Lo mínimo para FHD (2K) y 30 f/s es una R9 380 o GTX 960 con un Ryzen 3 1200 o un Core i5-4460 y 8 GB de RAM en doble canal, y el preajuste gráfico es el bajo. Para FHD y 30 f/s con preajuste alto requiere de una RX 570 o GTX 1060 más un Ryzen 5 1600 o un Core i7-4790. Para FHD y 60 f/s y preajuste alto se precisa una Vega 64 o GTX 1080 y un Ryzen 7 1700 o un Core i7-6700, lo cual ya me parecen requisitos potentes para FHD.

Entrando en una resolución QHD (2.5K) cada vez más habitual y a 60 f/s con preajuste muy alto se precisará de una RX 5700 XT o una RTX 2080 Super con un Ryzen 5 3600X o un Core i7-8700K, más 16 GB de memoria a doble canal. Finalmente, para jugar a UHD (4K) y 30 f/s con preajuste ultra se precisará de una RX 5700 XT o una RTX 2080 con un Ryzen 7 3700X o un Core i7-9700K.
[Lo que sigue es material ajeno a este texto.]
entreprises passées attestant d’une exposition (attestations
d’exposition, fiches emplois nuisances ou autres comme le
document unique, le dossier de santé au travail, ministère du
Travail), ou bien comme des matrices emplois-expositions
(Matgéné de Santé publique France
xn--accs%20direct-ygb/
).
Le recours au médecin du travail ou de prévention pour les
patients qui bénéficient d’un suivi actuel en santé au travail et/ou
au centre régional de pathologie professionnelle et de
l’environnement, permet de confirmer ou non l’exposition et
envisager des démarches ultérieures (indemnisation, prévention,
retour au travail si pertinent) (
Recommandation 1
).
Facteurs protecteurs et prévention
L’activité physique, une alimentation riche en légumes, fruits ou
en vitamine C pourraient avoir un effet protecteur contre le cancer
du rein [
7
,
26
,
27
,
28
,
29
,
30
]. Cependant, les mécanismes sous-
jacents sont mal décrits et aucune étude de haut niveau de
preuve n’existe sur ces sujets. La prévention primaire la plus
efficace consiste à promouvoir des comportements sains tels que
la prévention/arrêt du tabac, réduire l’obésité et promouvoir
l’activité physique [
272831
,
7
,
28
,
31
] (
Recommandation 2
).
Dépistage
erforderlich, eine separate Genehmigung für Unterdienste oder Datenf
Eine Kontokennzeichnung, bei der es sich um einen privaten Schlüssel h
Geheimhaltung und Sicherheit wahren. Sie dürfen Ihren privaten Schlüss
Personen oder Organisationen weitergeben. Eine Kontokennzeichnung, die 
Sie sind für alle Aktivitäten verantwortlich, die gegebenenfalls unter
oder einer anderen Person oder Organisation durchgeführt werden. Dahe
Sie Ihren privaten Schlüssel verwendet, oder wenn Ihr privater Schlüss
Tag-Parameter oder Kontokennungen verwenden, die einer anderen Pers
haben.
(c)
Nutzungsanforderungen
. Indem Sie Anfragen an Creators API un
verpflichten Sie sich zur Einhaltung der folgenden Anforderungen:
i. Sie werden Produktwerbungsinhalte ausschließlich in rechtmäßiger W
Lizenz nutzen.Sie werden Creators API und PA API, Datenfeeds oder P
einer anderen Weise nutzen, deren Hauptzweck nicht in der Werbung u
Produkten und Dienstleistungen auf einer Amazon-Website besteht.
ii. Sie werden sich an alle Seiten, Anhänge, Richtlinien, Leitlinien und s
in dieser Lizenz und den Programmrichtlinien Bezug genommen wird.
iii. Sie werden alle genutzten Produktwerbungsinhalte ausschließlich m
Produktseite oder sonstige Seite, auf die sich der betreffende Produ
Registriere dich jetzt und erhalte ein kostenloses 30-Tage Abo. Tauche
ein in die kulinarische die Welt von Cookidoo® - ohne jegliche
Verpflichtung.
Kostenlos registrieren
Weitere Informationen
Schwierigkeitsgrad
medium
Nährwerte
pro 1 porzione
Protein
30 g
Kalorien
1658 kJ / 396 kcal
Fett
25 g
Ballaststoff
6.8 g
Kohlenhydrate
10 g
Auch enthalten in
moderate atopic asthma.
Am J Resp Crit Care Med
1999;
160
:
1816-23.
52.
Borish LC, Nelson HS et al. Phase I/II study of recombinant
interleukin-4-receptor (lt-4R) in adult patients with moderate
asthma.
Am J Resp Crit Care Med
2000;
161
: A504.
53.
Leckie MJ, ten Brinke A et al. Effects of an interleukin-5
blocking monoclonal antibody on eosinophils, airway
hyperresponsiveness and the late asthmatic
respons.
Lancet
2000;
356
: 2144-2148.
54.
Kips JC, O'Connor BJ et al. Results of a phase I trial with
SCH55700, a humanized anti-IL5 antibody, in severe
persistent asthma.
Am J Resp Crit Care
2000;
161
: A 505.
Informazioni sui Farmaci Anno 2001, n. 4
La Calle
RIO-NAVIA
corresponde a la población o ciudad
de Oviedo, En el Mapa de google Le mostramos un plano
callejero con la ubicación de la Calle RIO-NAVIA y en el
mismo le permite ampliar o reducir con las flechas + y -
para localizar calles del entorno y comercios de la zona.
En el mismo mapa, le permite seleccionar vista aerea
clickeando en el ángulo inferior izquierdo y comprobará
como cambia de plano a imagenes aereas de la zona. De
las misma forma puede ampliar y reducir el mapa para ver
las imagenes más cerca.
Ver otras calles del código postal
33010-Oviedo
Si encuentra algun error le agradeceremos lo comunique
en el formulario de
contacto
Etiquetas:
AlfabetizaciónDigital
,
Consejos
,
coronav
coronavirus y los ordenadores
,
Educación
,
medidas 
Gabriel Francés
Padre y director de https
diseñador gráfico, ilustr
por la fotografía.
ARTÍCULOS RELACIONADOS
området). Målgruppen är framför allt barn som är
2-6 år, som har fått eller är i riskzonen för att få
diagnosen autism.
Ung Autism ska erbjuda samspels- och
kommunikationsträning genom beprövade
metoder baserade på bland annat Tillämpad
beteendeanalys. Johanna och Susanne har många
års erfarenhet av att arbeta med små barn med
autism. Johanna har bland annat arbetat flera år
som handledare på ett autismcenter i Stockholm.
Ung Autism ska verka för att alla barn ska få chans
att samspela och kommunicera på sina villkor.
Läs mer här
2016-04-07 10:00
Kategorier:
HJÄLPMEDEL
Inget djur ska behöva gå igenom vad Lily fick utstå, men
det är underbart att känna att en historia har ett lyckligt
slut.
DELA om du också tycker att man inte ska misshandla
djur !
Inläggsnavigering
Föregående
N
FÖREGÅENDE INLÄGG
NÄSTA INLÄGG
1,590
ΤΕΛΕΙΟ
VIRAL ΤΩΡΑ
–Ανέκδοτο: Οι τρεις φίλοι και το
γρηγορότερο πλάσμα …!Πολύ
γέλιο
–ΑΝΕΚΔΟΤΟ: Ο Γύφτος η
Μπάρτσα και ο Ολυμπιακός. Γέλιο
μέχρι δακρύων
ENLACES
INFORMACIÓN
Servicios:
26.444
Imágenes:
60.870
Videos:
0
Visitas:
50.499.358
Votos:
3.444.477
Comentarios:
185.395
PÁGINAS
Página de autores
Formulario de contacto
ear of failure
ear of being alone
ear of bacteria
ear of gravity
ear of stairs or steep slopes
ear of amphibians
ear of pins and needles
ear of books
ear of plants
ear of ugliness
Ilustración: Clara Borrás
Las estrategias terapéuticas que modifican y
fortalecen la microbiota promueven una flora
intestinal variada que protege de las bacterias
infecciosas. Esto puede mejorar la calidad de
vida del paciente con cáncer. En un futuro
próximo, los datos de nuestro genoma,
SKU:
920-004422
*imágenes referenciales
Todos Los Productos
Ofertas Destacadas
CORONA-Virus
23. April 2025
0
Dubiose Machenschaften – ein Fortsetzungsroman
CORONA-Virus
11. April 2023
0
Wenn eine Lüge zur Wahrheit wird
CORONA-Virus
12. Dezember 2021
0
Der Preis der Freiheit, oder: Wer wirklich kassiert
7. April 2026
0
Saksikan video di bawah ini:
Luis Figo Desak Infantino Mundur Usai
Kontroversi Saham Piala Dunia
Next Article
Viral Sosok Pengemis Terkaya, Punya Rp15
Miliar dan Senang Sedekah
El juego ocupará unos 50 GB de espacio en disco.

Ubisoft también ha publicado una jugabilidad de unos siete minutos, que es más un expositor de los gráficos del juego que de la jugabilidad en sí. El juego se pone a la venta el 17 de noviembre en PlayStation 4, Xbox One, Windows y Stadia, y a PlayStation 5 y Xbox Serie X en una fecha aún por anunciar.